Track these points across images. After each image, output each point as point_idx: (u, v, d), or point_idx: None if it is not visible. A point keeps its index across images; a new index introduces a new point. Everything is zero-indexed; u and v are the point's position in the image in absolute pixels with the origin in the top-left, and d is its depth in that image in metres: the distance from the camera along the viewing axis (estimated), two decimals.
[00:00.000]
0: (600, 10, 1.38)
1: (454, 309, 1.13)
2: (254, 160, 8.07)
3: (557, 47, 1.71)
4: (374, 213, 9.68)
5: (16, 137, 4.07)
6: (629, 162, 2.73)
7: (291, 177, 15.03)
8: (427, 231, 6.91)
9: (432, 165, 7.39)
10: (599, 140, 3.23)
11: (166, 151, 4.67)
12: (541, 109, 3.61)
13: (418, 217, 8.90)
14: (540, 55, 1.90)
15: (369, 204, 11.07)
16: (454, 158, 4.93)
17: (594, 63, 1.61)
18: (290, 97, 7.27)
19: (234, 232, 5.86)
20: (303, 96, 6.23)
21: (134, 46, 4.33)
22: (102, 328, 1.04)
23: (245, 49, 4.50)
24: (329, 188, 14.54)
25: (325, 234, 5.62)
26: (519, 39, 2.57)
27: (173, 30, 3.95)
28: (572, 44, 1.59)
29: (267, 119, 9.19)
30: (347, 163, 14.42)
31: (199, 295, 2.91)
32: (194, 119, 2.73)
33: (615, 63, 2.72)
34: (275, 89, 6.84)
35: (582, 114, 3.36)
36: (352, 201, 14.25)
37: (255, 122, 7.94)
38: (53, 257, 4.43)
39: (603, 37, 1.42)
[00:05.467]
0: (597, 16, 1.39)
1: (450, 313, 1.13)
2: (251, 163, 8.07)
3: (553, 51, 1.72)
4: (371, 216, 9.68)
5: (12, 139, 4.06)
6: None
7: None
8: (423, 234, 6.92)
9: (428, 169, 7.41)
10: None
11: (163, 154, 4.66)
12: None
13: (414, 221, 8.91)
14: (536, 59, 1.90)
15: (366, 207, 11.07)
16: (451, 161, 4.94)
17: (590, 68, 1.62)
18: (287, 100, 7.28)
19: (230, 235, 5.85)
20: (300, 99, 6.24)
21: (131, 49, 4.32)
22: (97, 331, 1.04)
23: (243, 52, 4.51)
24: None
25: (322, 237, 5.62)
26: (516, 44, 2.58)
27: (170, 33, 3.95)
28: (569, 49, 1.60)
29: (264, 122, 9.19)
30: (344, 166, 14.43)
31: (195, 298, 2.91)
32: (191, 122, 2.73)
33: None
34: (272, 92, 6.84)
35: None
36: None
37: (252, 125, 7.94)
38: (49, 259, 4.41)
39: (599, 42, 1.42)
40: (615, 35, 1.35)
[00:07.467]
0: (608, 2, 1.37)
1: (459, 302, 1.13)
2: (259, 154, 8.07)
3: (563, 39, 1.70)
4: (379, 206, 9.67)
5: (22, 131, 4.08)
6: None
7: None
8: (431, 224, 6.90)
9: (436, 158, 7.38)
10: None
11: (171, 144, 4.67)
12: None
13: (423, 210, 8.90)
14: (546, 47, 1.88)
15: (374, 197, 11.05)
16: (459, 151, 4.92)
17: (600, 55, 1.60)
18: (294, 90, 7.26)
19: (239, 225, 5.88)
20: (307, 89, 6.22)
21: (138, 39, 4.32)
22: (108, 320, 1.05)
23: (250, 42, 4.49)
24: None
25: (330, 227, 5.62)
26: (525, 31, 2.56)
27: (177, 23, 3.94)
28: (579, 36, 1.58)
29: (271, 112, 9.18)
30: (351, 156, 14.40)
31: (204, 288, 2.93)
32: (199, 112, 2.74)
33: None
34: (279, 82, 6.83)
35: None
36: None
★ ★ ★ ★
Every record above is to be written out exactly.

Track these points across images. After each image, output each point as point_idx: (u, v, d), or point_idx: None if it is not visible. A point keeps its index across images; a new index introduces a new point. Everything is zero-indexed; u and v are the point's position in the image in absolute pixels with the origin in the top-left, and d is its depth in that image in metres: the distance from the camera along the viewing axis (estimated), two decimals.
[00:00.000]
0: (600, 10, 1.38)
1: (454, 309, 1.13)
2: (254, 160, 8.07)
3: (557, 47, 1.71)
4: (374, 213, 9.68)
5: (16, 137, 4.07)
6: (629, 162, 2.73)
7: (291, 177, 15.03)
8: (427, 231, 6.91)
9: (432, 165, 7.39)
10: (599, 140, 3.23)
11: (166, 151, 4.67)
12: (541, 109, 3.61)
13: (418, 217, 8.90)
14: (540, 55, 1.90)
15: (369, 204, 11.07)
16: (454, 158, 4.93)
17: (594, 63, 1.61)
18: (290, 97, 7.27)
19: (234, 232, 5.86)
20: (303, 96, 6.23)
21: (134, 46, 4.33)
22: (102, 328, 1.04)
23: (245, 49, 4.50)
24: (329, 188, 14.54)
25: (325, 234, 5.62)
26: (519, 39, 2.57)
27: (173, 30, 3.95)
28: (572, 44, 1.59)
29: (267, 119, 9.19)
30: (347, 163, 14.42)
31: (199, 295, 2.91)
32: (194, 119, 2.73)
33: (615, 63, 2.72)
34: (275, 89, 6.84)
35: (582, 114, 3.36)
36: (352, 201, 14.25)
37: (255, 122, 7.94)
38: (53, 257, 4.43)
39: (603, 37, 1.42)
[00:05.467]
0: (597, 16, 1.39)
1: (450, 313, 1.13)
2: (251, 163, 8.07)
3: (553, 51, 1.72)
4: (371, 216, 9.68)
5: (12, 139, 4.06)
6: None
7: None
8: (423, 234, 6.92)
9: (428, 169, 7.41)
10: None
11: (163, 154, 4.66)
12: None
13: (414, 221, 8.91)
14: (536, 59, 1.90)
15: (366, 207, 11.07)
16: (451, 161, 4.94)
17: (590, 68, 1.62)
18: (287, 100, 7.28)
19: (230, 235, 5.85)
20: (300, 99, 6.24)
21: (131, 49, 4.32)
22: (97, 331, 1.04)
23: (243, 52, 4.51)
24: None
25: (322, 237, 5.62)
26: (516, 44, 2.58)
27: (170, 33, 3.95)
28: (569, 49, 1.60)
29: (264, 122, 9.19)
30: (344, 166, 14.43)
31: (195, 298, 2.91)
32: (191, 122, 2.73)
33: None
34: (272, 92, 6.84)
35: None
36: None
37: (252, 125, 7.94)
38: (49, 259, 4.41)
39: (599, 42, 1.42)
40: (615, 35, 1.35)
[00:07.467]
0: (608, 2, 1.37)
1: (459, 302, 1.13)
2: (259, 154, 8.07)
3: (563, 39, 1.70)
4: (379, 206, 9.67)
5: (22, 131, 4.08)
6: None
7: None
8: (431, 224, 6.90)
9: (436, 158, 7.38)
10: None
11: (171, 144, 4.67)
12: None
13: (423, 210, 8.90)
14: (546, 47, 1.88)
15: (374, 197, 11.05)
16: (459, 151, 4.92)
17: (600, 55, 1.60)
18: (294, 90, 7.26)
19: (239, 225, 5.88)
20: (307, 89, 6.22)
21: (138, 39, 4.32)
22: (108, 320, 1.05)
23: (250, 42, 4.49)
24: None
25: (330, 227, 5.62)
26: (525, 31, 2.56)
27: (177, 23, 3.94)
28: (579, 36, 1.58)
29: (271, 112, 9.18)
30: (351, 156, 14.40)
31: (204, 288, 2.93)
32: (199, 112, 2.74)
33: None
34: (279, 82, 6.83)
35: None
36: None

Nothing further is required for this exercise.